Read Part I here…
I do this thing, where I’ll decide what food I want to eat, and then I’ll seek it out. If I can’t find it, I won’t eat anything else. Instead, I’ll wallow in my hunger and self-pity until I can take a nap or settle for a different food to eat. It’s annoying, counter-productive & ultimately a bit painful. Does anyone else do this? or is it just me?
I tell myself that I just have the opposite of ADD– unrelenting, long-term focus on a single topic or idea. This is why I know the nature of evolution from single-cell organism to our current genetic family or why I never miss any entry on my big money charts or why I insist that I can just quit my job, focus real hard and do nice things for free.
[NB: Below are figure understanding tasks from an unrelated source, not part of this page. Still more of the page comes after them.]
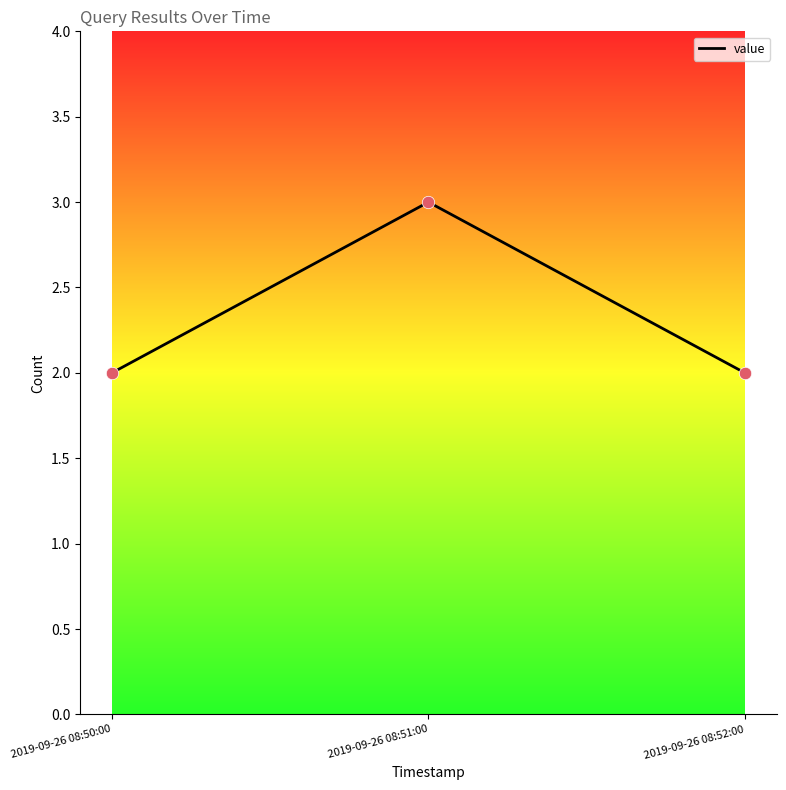

Which has a higher value, 2019-09-26 08:52:00 or 2019-09-26 08:51:00?

2019-09-26 08:51:00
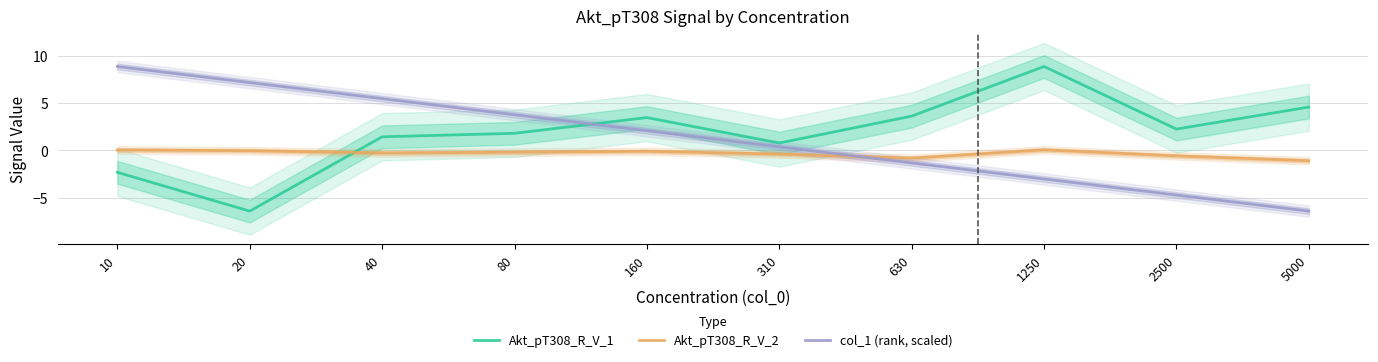

At which category does Akt_pT308_R_V_1 reach its first local valley?

20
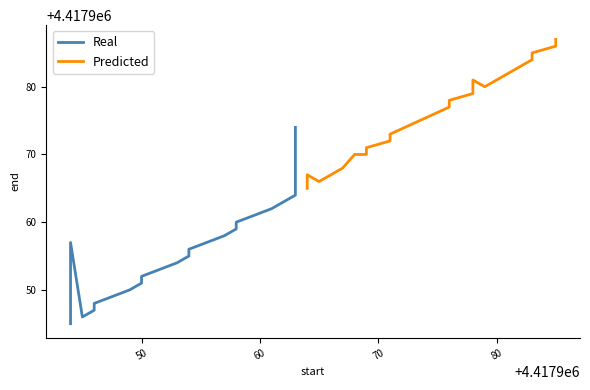

What is the sum of all Predicted values?

88359524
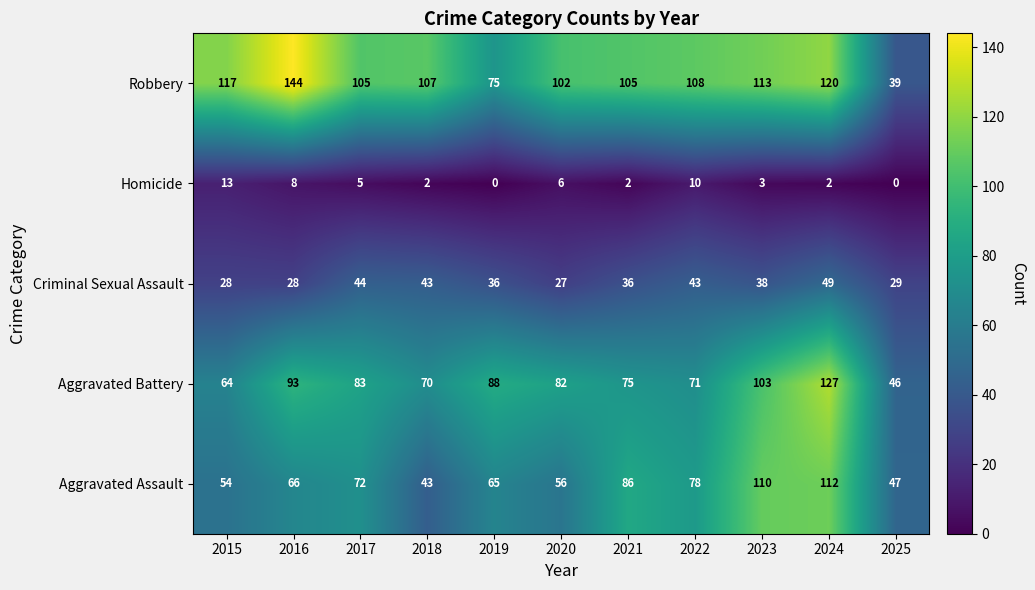

How many data points does each series have?

11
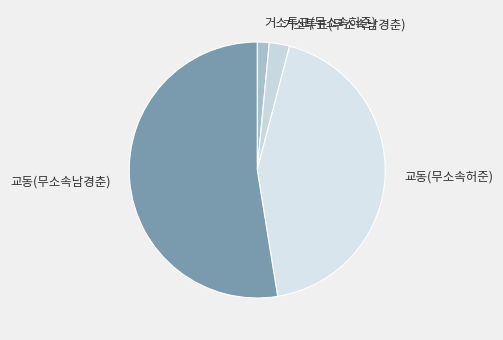

Combined, do 거소투표(무소속허준) and 거소투표(무소속남경춘) account for over 50%?

No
I wish that I could say that this particular characteristic of my personality is always an asset. As you can imagine, this is not the case. I can become, how can we say this delicately, obsessed. While other people seem to move gracefully from topic to topic, I can stay fixated on a single idea for hours upon hours. As I’ve grown up, I’ve learned how to mitigate this issue. Not everyone needs to know that I’m still thinking about that thing we were talking about two hours ago. Yeah, I’m so totally over it. Whatever.
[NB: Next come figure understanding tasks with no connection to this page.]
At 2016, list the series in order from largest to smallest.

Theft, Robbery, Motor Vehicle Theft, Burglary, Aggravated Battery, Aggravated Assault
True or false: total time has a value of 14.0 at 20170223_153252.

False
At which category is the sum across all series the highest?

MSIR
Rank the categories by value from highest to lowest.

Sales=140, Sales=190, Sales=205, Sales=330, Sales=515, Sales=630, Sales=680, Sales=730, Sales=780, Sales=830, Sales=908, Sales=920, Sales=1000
Sigh. Welcome to my inner workings. If have something in mind; I chart & plan & poke and prod until I get it. And if I can’t get my mind wanting something else, I will settle for nothing less. Its kinda like getting a song stuck in your head, and no matter how hard you try, you can’t get it out. Until finally Cyndi Lauper and ”Girl’s Just Wanna Have Fun” comes on the radio and all of a sudden you want to be the one to walk in the sun, and nothing’s gonna stop you.
It requires a lot of focus.
Unfortunately, this is what is happening with me and supply gathering. I’ve been paralyzed by indecision. A few pages of this…
Turned into several things like this…
Which led to the creation of an Amazon affiliate program, and the ultimate erosion of my sanity.
You see, I did not realize the world that I was stepping into: the world of travel bloggers. Who knew? they write, edit, take pictures, make movies, design web-sites, do SEO, advertise, guest blog and slay dragons. The rabbit hole has been making my head spin, and deep in the swirling vortex of funny new words and skill sets are sponsorships & affiliate programs.
This last task has proven to be much larger than I realized, mostly because I can obsess about a single purchase for months and months, let alone a whole slew of ‘em! I have spent hours upon hours on the internet picking out items that I want and matching them to the things on my list. I have not, however, purchased a single thing–not one thing. I may never be able to put up a full Amazon store because I have a reoccurring fear that I will accidentally endorse something that is produced by killing albino rhinos, mining the rain forest & enslaving blind children.
(Short cut: If you are planning on buying anything through Amazon, just click here first, and you’ll help me out in the process.)
Sigh again. I have purchasing anxiety, and its not getting any better. I think I may just have to suck it up and go to a store–a real one. Not a big one like a Target or a Wal-Mart, I could die in there, but a smaller one like Next Adventure, they sell used stuff as well… that helps.
The first thing I want to buy is an ultralight backpack. I want a day pack, with little to no metal support and tons of pockets for careful sorting. I figure that if I have one of these I can slowly fill it and begin to whittle down my list until I have everything I need.
Sounds easier than it is, well, for me at least. I mean, look at all those numbers & dimensions! How do I know what would be best? I can’t just buy the 35L size because its divisible by 5–that would be silly… wouldn’t it?